[STUDY TEXT — start]

Friday, September 28, 2012

The Homeplace at Midway comes closer to reality, with additional funding commitments

The long-awaited and sometimes-sidetracked plan to build a community for seniors in Midway has come much closer to reality in the last few weeks, as the developer received a $300,000 challenge grant, local pledges totaling $100,000, and conditional approval for a federal loan to build The Homeplace at Midway.

“This significant new funding support moves us closer to developing the next generation of elder care – a truly person-centered care community – in Midway, fostering the transformation of long-term care in Kentucky,” Dr. Keith Knapp, president and chief executive officer of Louisville-based Christian Care Communities, said in a press release.

Knapp thanked the Mary K. Oxley Foundation of Tulsa for its challenge grant, and the Woodford Health Foundation and Midway Presbyterian Church for their pledges of $50,000 each. He complimented the Rural Development staff of the Kentucky office of the U.S. Department of Agriculture for guiding his non-profitcompany through the application for a low-interest loan under the Rural Community Facilities Direct Loan Program.

The project needs to raise another $400,000 by the end of the year to take full advantage of the loan's favorable terms, said John Greely, owner of Wintergreen Stallion Station and head of the fund-raising campaign. “We are extremely grateful to the more than 500 individuals, numerous foundations and corporations that have brought us to within reach of the bulldozer arriving on the site,” he said in the release.

The Homeplace at Midway is to be built on 31 acres across from the entrance to Midway College, which will have a cooperative arrangement through its nursing program. The facility is to be Kentucky’s first Green House community, part of "de-institutionalization effort designed to restore individuals to a home in the community by combining small homes with the full range of personal care and clinical services expected in high-quality nursing homes," according to the Green House Project. (Click on illustration for larger version)

[STUDY TEXT — finish]

* ACTIVITIES:
[1] In the Homeplace article, how many acres is The Homeplace at Midway to be built on?
[2] Reproduce the passage of the Homeplace article starting at "Friday, September 28, 2012" and ending at "a press release.".

[SOURCE DATA — start]

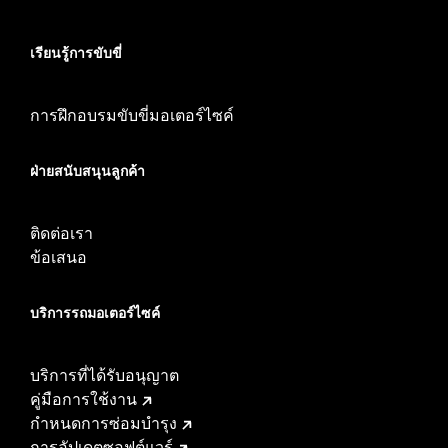
เรียนรู้การขับขี่
การฝึกอบรมขับขี่มอเตอร์ไซค์
ฝ่ายสนับสนุนลูกค้า
ติดต่อเรา
ข้อเสนอ
บริการรถมอเตอร์ไซค์​
บริการที่ได้รับอนุญาต
คู่มือการใช้งาน
กำหนดการซ่อมบำรุง
การอัปเดตซอฟต์แวร์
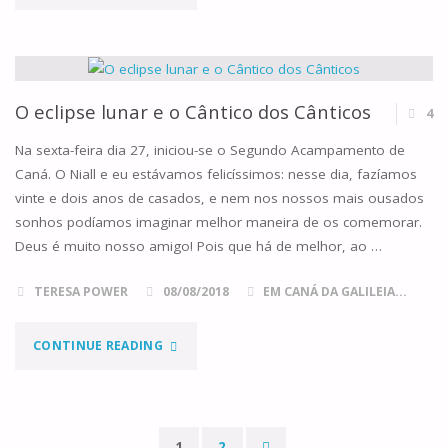
PARA
ISTO?"
O eclipse lunar e o Cântico dos Cânticos
4
Na sexta-feira dia 27, iniciou-se o Segundo Acampamento de
Caná. O Niall e eu estávamos felicíssimos: nesse dia, fazíamos
vinte e dois anos de casados, e nem nos nossos mais ousados
sonhos podíamos imaginar melhor maneira de os comemorar.
Deus é muito nosso amigo! Pois que há de melhor, ao …
TERESA POWER
08/08/2018
EM CANÁ DA GALILEIA...
"O
CONTINUE READING
ECLIPSE
LUNAR
1
2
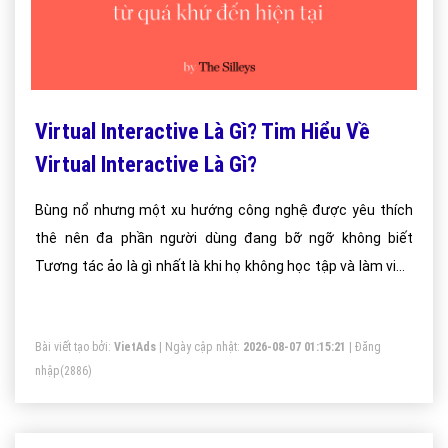
Virtual Interactive Là Gì? Tim Hiểu Về
Virtual Interactive Là Gì?
Bùng nổ nhưng một xu hướng công nghệ được yêu thích
thê nên đa phần người dùng đang bỡ ngỡ không biết
Tương tác ảo là gì nhất là khi họ không học tập và làm việc
trong lĩnh vực công nghệ.
Bài viết tạo bởi:
VietAds
| Ngày cập nhật:
2026-08-07 01:15:21
|
Đăng
nhập
(2886)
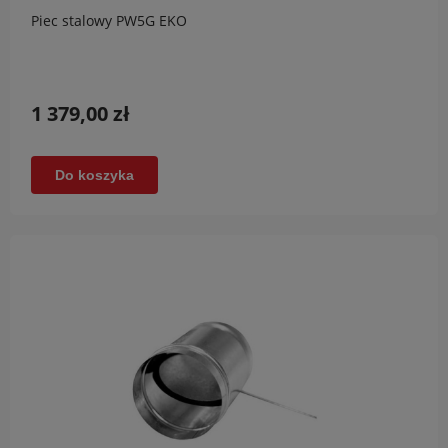
Piec stalowy PW5G EKO
1 379,00 zł
Do koszyka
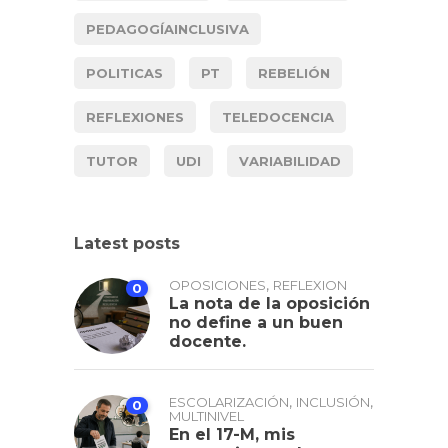
PEDAGOGÍAINCLUSIVA
POLITICAS
PT
REBELIÓN
REFLEXIONES
TELEDOCENCIA
TUTOR
UDI
VARIABILIDAD
Latest posts
,
OPOSICIONES
REFLEXION
0
La nota de la oposición
no define a un buen
docente.
,
,
ESCOLARIZACIÓN
INCLUSIÓN
0
MULTINIVEL
En el 17-M, mis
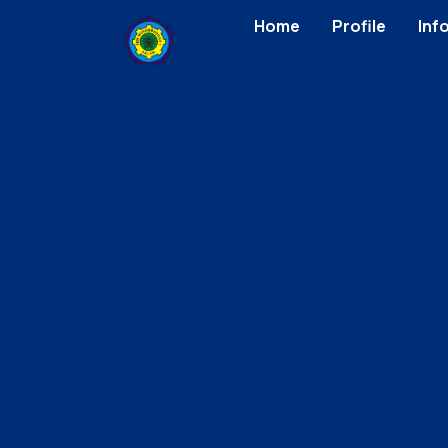
Home
Profile
Inf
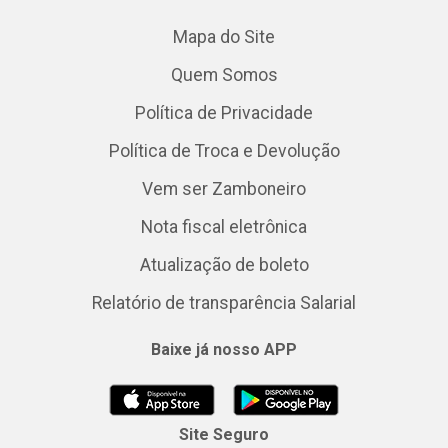
Mapa do Site
Quem Somos
Política de Privacidade
Política de Troca e Devolução
Vem ser Zamboneiro
Nota fiscal eletrônica
Atualização de boleto
Relatório de transparência Salarial
Baixe já nosso APP
Site Seguro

[SOURCE DATA — finish]

* SOLUTIONS TO THE EXERCISE:
[1] 31 acres

[2]
Friday, September 28, 2012

The Homeplace at Midway comes closer to reality, with additional funding commitments

The long-awaited and sometimes-sidetracked plan to build a community for seniors in Midway has come much closer to reality in the last few weeks, as the developer received a $300,000 challenge grant, local pledges totaling $100,000, and conditional approval for a federal loan to build The Homeplace at Midway.

“This significant new funding support moves us closer to developing the next generation of elder care – a truly person-centered care community – in Midway, fostering the transformation of long-term care in Kentucky,” Dr. Keith Knapp, president and chief executive officer of Louisville-based Christian Care Communities, said in a press release.